Build your Translation Pipeline
with Pseudo Translation
Posted by Aaron Presley
on August 13, 2025

One of the first steps in localizing your codebase is to integrate with a Translation Management System (TMS) and build a translation pipeline.

"But we're just starting," you tell me. "We haven't hired any translators yet!" That's why I tell our clients: build with Pseudo Translation.

What's Pseudo Translation?

Very briefly, it's a technique of emulating translated content without having to actually translate it.

A Quick Demo

So what's happening here?

  1. ASCII characters become Unicode characters. Each incoming value is assigned a UTF-8 equal of a similar character. This means A becomes à and so on.

  2. The original text gets expanded. If your interface looks good with Pseudo Translated content, it will likely handle more verbose translations well (looking at you, German 👀).

How do we use it?

Let's assume your codebase is 100% hard-coded with English. Here is a high-level summary of you to use Pseudo Translation to build out your translation pipeline.

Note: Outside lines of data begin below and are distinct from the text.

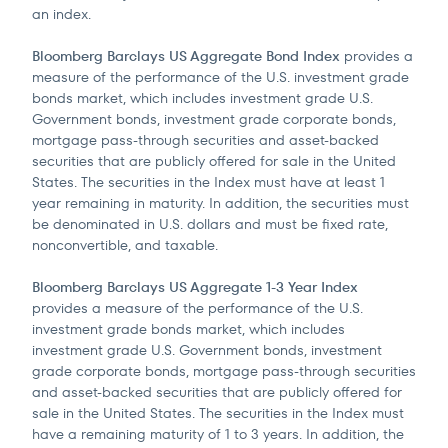
an index.
Bloomberg Barclays US Aggregate Bond Index
provides a
measure of the performance of the U.S. investment grade
bonds market, which includes investment grade U.S.
Government bonds, investment grade corporate bonds,
mortgage pass-through securities and asset-backed
securities that are publicly offered for sale in the United
States. The securities in the Index must have at least 1
year remaining in maturity. In addition, the securities must
be denominated in U.S. dollars and must be fixed rate,
nonconvertible, and taxable.
Bloomberg Barclays US Aggregate 1-3 Year Index
provides a measure of the performance of the U.S.
investment grade bonds market, which includes
investment grade U.S. Government bonds, investment
grade corporate bonds, mortgage pass-through securities
and asset-backed securities that are publicly offered for
sale in the United States. The securities in the Index must
have a remaining maturity of 1 to 3 years. In addition, the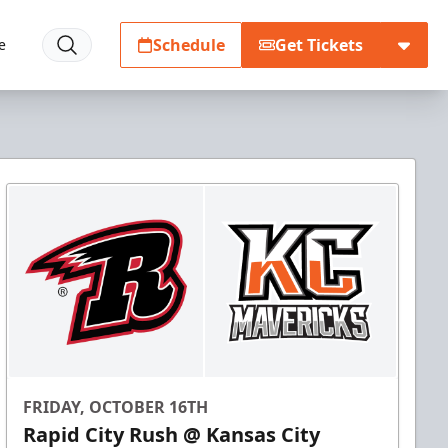
Schedule
Get Tickets
e
FRIDAY, OCTOBER 16TH
Rapid City Rush @ Kansas City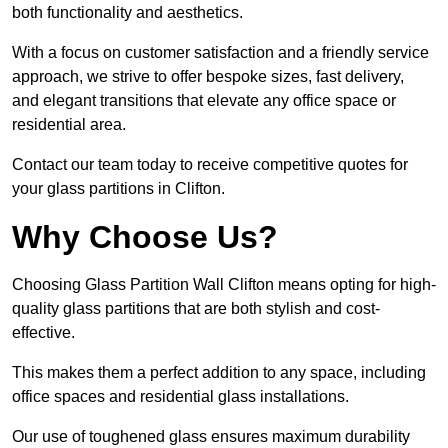
both functionality and aesthetics.
With a focus on customer satisfaction and a friendly service
approach, we strive to offer bespoke sizes, fast delivery,
and elegant transitions that elevate any office space or
residential area.
Contact our team today to receive competitive quotes for
your glass partitions in Clifton.
Why Choose Us?
Choosing Glass Partition Wall Clifton means opting for high-
quality glass partitions that are both stylish and cost-
effective.
This makes them a perfect addition to any space, including
office spaces and residential glass installations.
Our use of toughened glass ensures maximum durability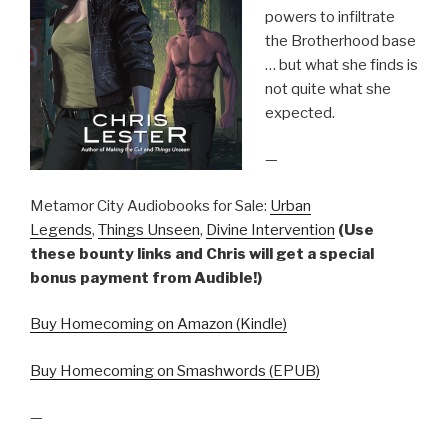
powers to infiltrate
the Brotherhood base
… but what she finds is
not quite what she
expected.
—
Metamor City Audiobooks for Sale:
Urban
Legends
,
Things Unseen
,
Divine Intervention
(Use
these bounty links and Chris will get a special
bonus payment from Audible!)
Buy Homecoming on Amazon (Kindle)
Buy Homecoming on Smashwords (EPUB)
—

Find a TMS vendor that supports pseudo.

Some vendors call it Pseudo Localization, others call it Pseudo Translation. The important point is that you should be able to upload a translation string file (manually for via CLI) and it returns the Pseudo Translated version.

Choose a small section of your app.

It could be one screen, or one component; it doesn't really matter at this stage. We're just learning the process, and this is for local + staging environments only.

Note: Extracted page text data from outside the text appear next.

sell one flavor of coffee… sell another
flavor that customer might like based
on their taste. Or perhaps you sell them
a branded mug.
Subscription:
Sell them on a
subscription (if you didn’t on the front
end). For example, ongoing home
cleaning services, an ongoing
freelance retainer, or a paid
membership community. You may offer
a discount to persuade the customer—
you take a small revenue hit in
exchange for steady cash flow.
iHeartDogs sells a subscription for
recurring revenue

Start moving hard-coded text into translation files.

Following the guides of your framework + library, create your first translation file. This will probably be something like en-US.json, and begin moving content there. You can start with literally button label.

{"button.label": "Logout"}

Push this content into your TMS and download the Pseudo Translated version.

Either manually or using their CLI tool, upload this file into your TMS. Create a new language of en-XA and have that be your Pseudo language.

Once it applies Pseudo, download the file into your codebase. It will probably be something like en-XA.json.

{"button.label": "世界ĻỗĝỗűẗŚűŤ你好"}

You've just given your codebase its first translation! 😱

Set your codebase's default language to en-XA

Check your frameworks documentation on how to set the default language, it will probably be in your .env file. Update this setting to match your new Pseudo locale.

Boot your app

Running your app locally, pull up any view that uses your button. You should now see it translated!

Next Steps

Obviously this is the very first prototype of translating your codebase. There's a lot to improve from here, but the fundamental pattern will stay the same. That said, here are some next steps you'll probably want to take:

Automate the "push" step

You don't want to manually upload your en-US.json file on each change. Your TMS probably has a CLI that will help you automatically push changes into your TMS project. You can do this step either locally on your machine, or as part of a pipeline.

Automate the "pull" step

Most TMS vendors have a feature that will automatically make a new PR when translations complete. You'll have to go through the process of integrating them into your GitHub account, but it's typically a straightforward process.

A First Step

There's more to do, of course. But what you've just built will not fundamentally change as you add more languages to your codebase. All without hiring a translator.